C’est une chanson très nostalgique, dans laquelle j’essaie de capturer ce sentiment de découvrir dans les petites choses, dans les détails, le charme d’une personne, même si plus tard les choses tournent mal. Je suis sûr que je ne suis pas le seul à être resté collé au téléphone, appelant quelqu’un d’autre pour lui demander pardon… C’est une chanson d’amour à la base, elle raconte à quel point il peut être compliqué d’aimer une personne quand, en théorie, cela devrait être facile. Ça clôt l’album parce que je ne savais pas comment l’articuler avec le reste des chansons, parce que c’est plus classique que le reste, plus pop. Même si j’aime écrire ce genre de chansons, surtout sur l’album, je voulais me présenter dans un style plus alternatif. Pour moi, l’album est un manifeste de ce dont je suis capable de faire. C’est aussi à la fin car après tant d’intensité c’est un soulagement.

Quelles sont vos influences lors de la production ? Vous recherchez un son nostalgique ou plutôt le futur ?
Les gens utilisent le mot « avant-garde », mais je ne me considère pas comme un artiste d’avant-garde. Je ne suis pas Philip Glass. D’autres artistes comme Grimes ou Charli XCX innovent. J’associe simplement ma découverte de la musique électronique avec une manière de composer des chansons que je ramène d’avant et qui est classique. C’est la raison pour laquelle j’aime écouter des artistes comme James Blake qui font exactement cela.

Comment évoluent généralement vos chansons à partir du moment où vous commencez à les écrire ?
Dans les épés, vous pouvez entendre que certaines chansons que j’ai beaucoup sculptées avant de les publier.

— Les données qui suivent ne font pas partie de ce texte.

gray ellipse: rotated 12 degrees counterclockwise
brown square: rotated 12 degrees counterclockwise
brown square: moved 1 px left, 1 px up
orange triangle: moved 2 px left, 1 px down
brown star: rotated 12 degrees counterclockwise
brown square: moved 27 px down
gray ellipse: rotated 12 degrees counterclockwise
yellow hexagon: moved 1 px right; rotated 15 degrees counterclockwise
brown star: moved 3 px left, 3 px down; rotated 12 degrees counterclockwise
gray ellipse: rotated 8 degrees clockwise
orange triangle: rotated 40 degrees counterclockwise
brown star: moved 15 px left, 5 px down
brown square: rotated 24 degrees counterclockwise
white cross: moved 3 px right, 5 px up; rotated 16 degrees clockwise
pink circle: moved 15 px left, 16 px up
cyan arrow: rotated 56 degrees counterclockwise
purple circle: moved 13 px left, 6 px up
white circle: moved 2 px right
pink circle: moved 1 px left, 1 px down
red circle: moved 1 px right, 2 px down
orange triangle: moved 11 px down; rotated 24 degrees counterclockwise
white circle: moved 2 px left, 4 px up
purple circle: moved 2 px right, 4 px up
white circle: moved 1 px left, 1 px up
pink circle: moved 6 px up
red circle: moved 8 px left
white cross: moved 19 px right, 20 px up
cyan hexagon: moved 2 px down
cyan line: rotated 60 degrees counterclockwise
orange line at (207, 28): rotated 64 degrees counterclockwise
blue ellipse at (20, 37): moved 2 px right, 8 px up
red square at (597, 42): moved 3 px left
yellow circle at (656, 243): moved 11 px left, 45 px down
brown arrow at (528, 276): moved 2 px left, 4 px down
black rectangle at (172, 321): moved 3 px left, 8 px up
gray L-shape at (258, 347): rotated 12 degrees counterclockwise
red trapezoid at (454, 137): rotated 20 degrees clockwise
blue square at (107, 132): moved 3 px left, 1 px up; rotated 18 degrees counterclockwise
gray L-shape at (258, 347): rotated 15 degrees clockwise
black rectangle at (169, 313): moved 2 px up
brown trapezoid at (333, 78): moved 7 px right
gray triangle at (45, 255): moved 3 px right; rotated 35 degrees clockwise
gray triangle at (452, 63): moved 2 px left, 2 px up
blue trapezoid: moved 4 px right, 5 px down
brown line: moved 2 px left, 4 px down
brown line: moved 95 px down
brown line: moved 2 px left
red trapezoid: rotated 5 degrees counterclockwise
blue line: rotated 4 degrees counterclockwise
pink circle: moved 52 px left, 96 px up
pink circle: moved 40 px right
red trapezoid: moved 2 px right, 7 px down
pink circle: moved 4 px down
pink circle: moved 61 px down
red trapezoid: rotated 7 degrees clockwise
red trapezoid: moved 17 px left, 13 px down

Je commence à écrire toutes les chansons à la guitare, généralement accompagnée d’une boîte à rythmes, et j’écris généralement un couplet et le refrain avant de l’emmener en studio. Bruce et moi avons examiné les maquettes et les avons terminées. Certaines chansons ont eu 20 versions avec des rythmes et des structures très différentes. Dans certains cas, nous terminons une chanson lors d’une deuxième visite au studio. Cela peut prendre des semaines ou des mois.

« Je ne voulais pas gêner Courtney Love, je pensais qu’elle était super célèbre et qu’elle devait être trop occupée »

Dans certaines chansons, on dirait que vous essayez de camoufler un peu la voix et les paroles ; Essayez-vous de vous cacher derrière la musique ?
D’après mon expérience, je baisse toujours le volume de ma voix, donc j’essaie probablement de me cacher, peut-être que je ne me sens pas en sécurité. Mais c’est aussi une décision esthétique, parfois la voix et le son se fondent dans une même texture et ça peut être très bien.

Comment avez-vous fini par faire la première partie de Hole et que retenez-vous de votre rencontre avec Courtney Love ?
Linda Perry a travaillé avec Courtney Love, la connexion vient de là. Courtney a entendu la musique de Little Fish et nous a invité à partir en tournée avec Hole. C’était une expérience… intéressante. Je n’ai pas passé trop de temps avec Courtney, j’ai toujours pensé que je ne voulais pas la gêner, il me semblait qu’elle était très célèbre et qu’elle devait être très occupée, alors j’ai vaqué à mes occupations un petit. Courtney, à cette époque, traversait une période difficile donc c’était une période très émouvante. Et beaucoup de paillettes. Je n’avais jamais vu une loge aussi pleine de choses, aussi pleine de… goodies. Vous pourriez approvisionner une cuisine entière.

Et comment arrivez-vous à tourner avec Blondie ?
Debbie Harry est allée voir Hole à New York et nous a vu jouer en première partie. Soudain, une femme me tape sur l’épaule et me dit : « Tu es incroyable, tu veux venir en tournée avec nous ? Et je me suis dit : « Eh bien, d’accord. » Je n’avais pas vu qui c’était parce que l’endroit était sombre, ils m’ont dit plus tard que c’était Debbie Harry.

Vous avez vécu un rêve.
Je connaissais évidemment Debbie Harry et Blondie, mais je ne savais pas que la femme qui m’avait tapé sur l’épaule était elle. Lors de la tournée Blondie, Debbie et le groupe étaient adorables. Ce sont les rock stars les plus gentilles que j’ai jamais rencontrées. Je m’entends très bien avec Debbie, elle est adorable.